Aim of the task:
Report how many lines in the records carry the string "Gdzie", and give no further text.

[Dataset excerpts]
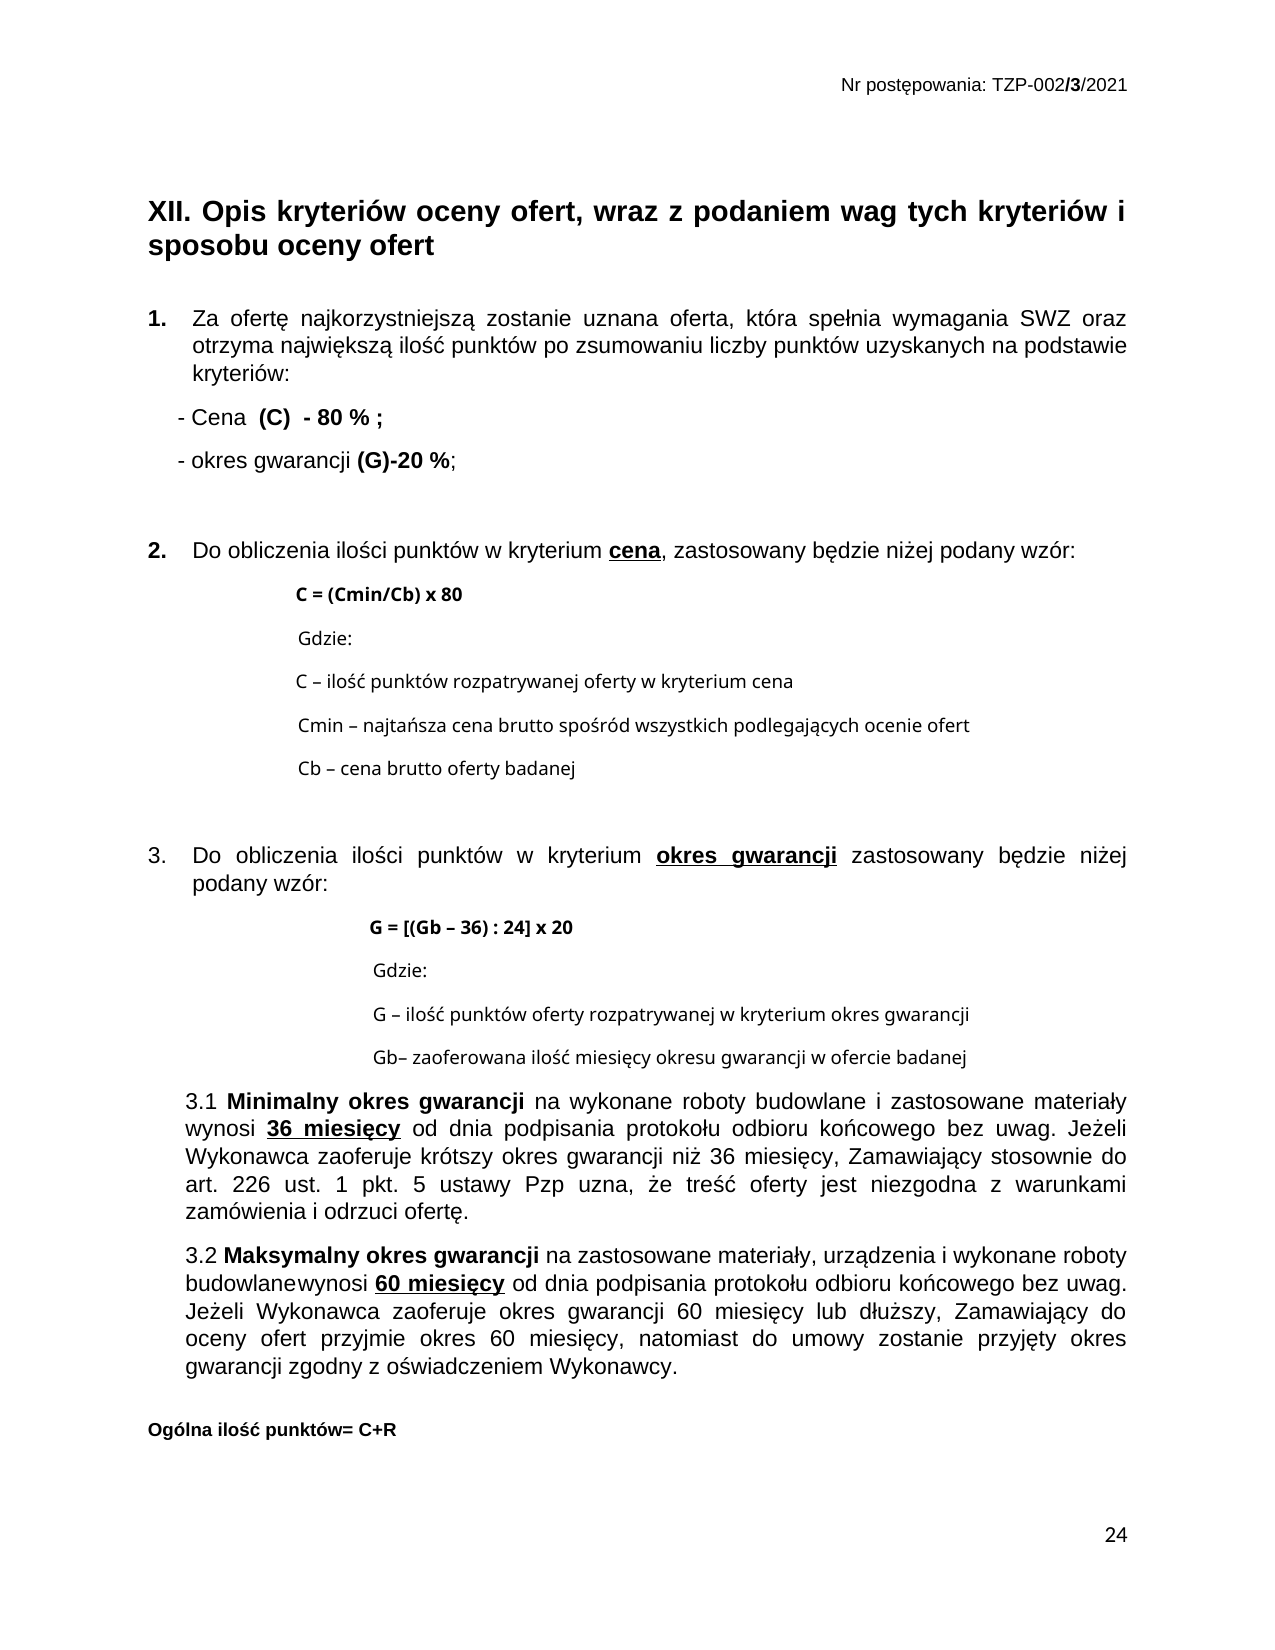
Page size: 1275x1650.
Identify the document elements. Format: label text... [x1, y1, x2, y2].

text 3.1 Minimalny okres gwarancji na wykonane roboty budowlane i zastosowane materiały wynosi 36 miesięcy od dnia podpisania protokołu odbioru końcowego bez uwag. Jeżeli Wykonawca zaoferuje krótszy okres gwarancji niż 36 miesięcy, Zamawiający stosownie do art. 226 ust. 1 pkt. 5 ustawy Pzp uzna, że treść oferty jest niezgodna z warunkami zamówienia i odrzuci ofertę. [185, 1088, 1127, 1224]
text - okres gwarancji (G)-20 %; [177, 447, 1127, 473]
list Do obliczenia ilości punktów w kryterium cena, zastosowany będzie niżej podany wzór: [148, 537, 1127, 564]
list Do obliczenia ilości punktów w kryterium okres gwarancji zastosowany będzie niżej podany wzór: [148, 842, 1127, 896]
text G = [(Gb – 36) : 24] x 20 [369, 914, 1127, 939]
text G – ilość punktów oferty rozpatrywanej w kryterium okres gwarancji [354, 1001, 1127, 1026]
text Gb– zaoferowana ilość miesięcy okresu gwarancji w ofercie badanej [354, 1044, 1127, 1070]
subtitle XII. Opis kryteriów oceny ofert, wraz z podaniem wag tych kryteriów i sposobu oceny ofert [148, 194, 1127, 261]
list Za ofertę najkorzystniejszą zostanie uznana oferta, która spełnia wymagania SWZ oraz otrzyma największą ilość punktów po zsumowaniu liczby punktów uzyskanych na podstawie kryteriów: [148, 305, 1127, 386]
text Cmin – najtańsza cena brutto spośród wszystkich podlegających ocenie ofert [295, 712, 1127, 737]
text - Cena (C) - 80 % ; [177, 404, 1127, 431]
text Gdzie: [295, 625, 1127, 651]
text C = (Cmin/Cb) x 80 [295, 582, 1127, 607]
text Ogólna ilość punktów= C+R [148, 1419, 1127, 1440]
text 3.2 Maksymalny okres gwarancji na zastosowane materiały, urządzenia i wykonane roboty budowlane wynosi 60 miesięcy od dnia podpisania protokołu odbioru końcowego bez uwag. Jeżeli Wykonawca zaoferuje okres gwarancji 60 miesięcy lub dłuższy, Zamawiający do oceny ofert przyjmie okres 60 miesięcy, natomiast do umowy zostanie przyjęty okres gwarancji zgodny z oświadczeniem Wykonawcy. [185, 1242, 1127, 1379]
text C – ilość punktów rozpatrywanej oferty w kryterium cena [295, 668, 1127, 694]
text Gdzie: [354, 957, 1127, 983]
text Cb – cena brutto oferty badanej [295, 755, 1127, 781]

---

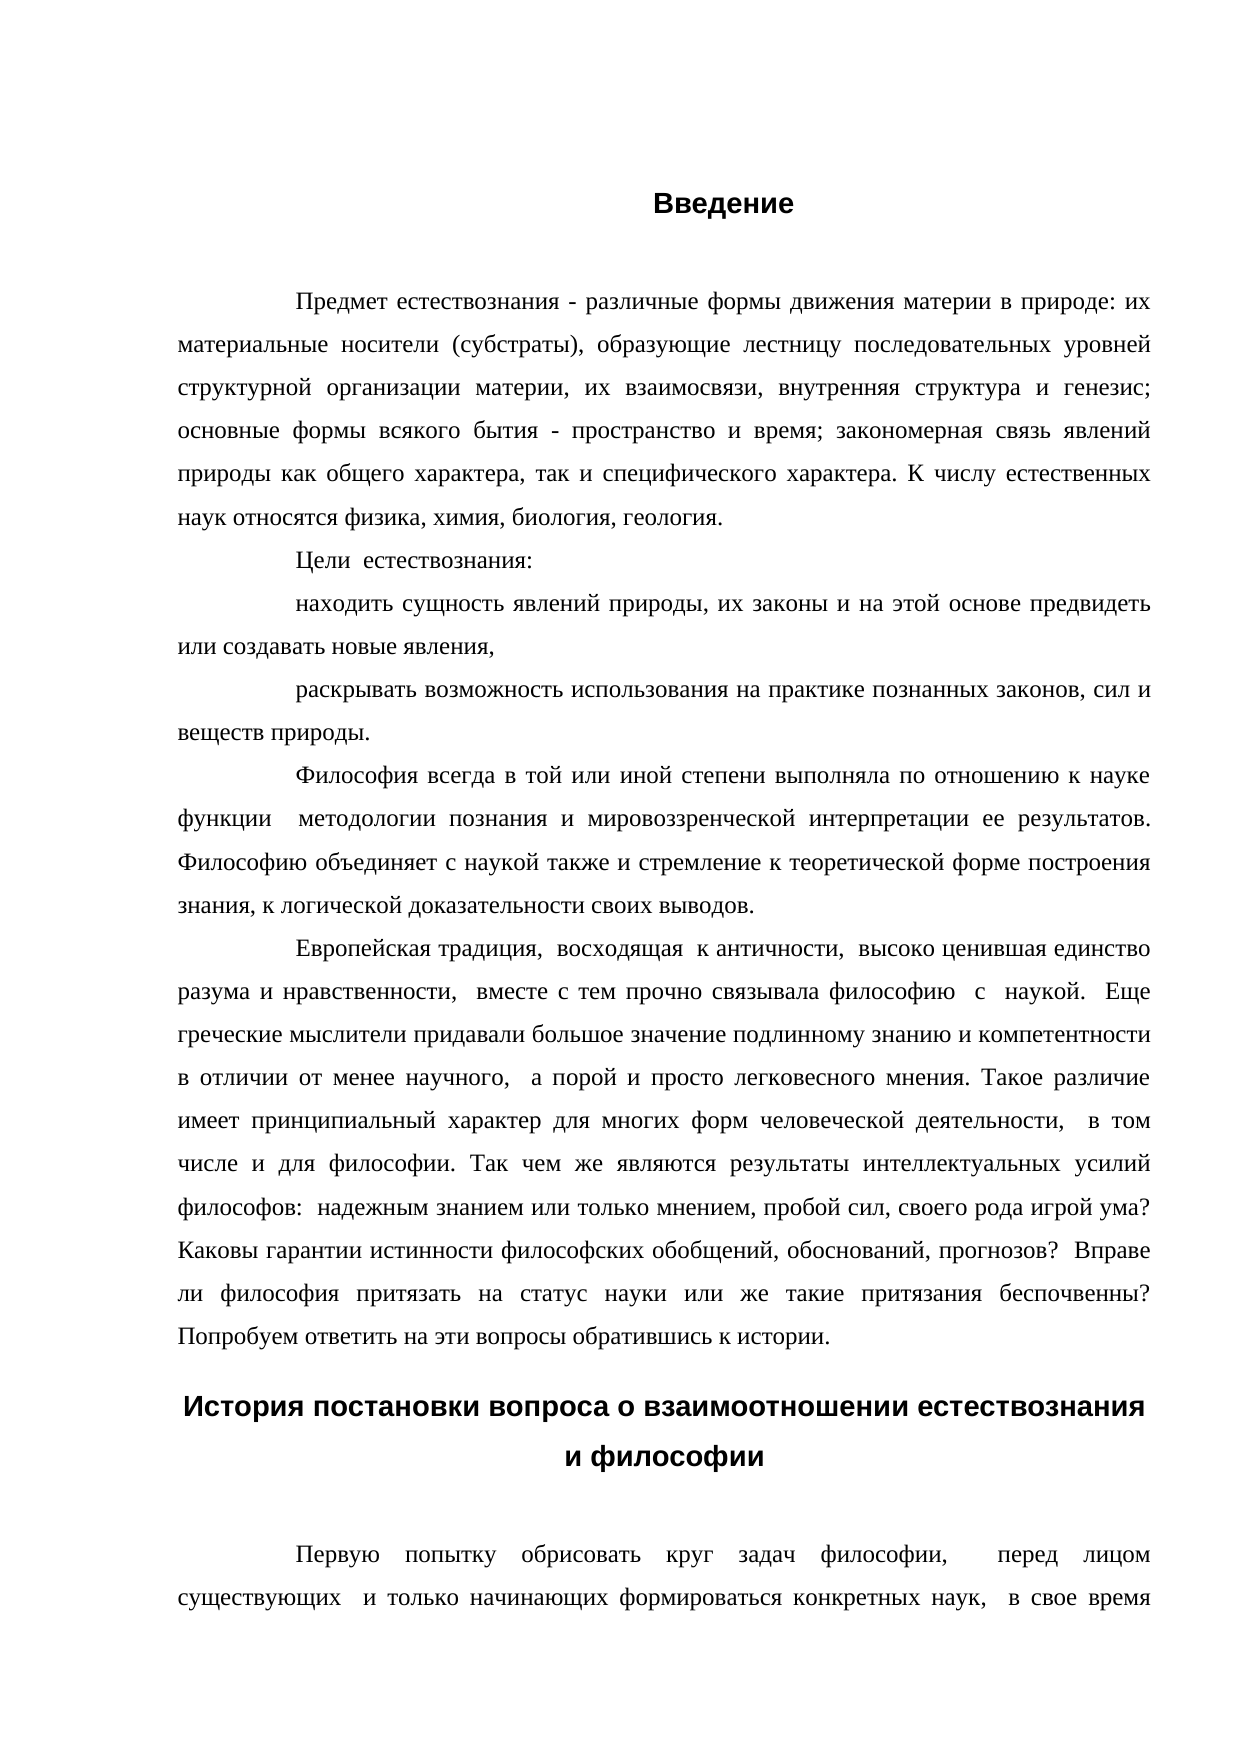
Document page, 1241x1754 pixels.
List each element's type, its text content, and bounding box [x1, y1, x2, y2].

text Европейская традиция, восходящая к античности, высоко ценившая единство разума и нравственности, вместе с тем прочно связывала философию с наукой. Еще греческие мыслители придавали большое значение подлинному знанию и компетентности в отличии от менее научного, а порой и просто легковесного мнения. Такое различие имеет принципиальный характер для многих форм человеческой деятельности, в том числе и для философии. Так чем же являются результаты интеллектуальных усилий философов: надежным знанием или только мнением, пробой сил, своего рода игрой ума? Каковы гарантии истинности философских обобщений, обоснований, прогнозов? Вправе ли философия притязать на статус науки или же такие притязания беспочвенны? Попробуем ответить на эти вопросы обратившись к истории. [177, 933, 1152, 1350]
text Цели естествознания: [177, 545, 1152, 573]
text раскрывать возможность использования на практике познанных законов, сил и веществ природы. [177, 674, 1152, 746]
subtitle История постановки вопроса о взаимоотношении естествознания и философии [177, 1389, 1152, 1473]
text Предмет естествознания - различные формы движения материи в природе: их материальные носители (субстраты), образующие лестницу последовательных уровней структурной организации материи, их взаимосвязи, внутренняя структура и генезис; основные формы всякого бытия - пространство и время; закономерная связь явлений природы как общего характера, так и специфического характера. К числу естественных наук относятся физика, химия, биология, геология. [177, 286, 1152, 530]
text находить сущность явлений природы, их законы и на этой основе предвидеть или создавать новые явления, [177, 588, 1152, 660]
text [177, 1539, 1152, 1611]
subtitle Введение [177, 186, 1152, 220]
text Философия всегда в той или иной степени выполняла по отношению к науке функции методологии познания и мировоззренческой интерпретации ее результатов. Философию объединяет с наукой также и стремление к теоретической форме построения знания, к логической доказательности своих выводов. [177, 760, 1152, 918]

Result for this exercise:
2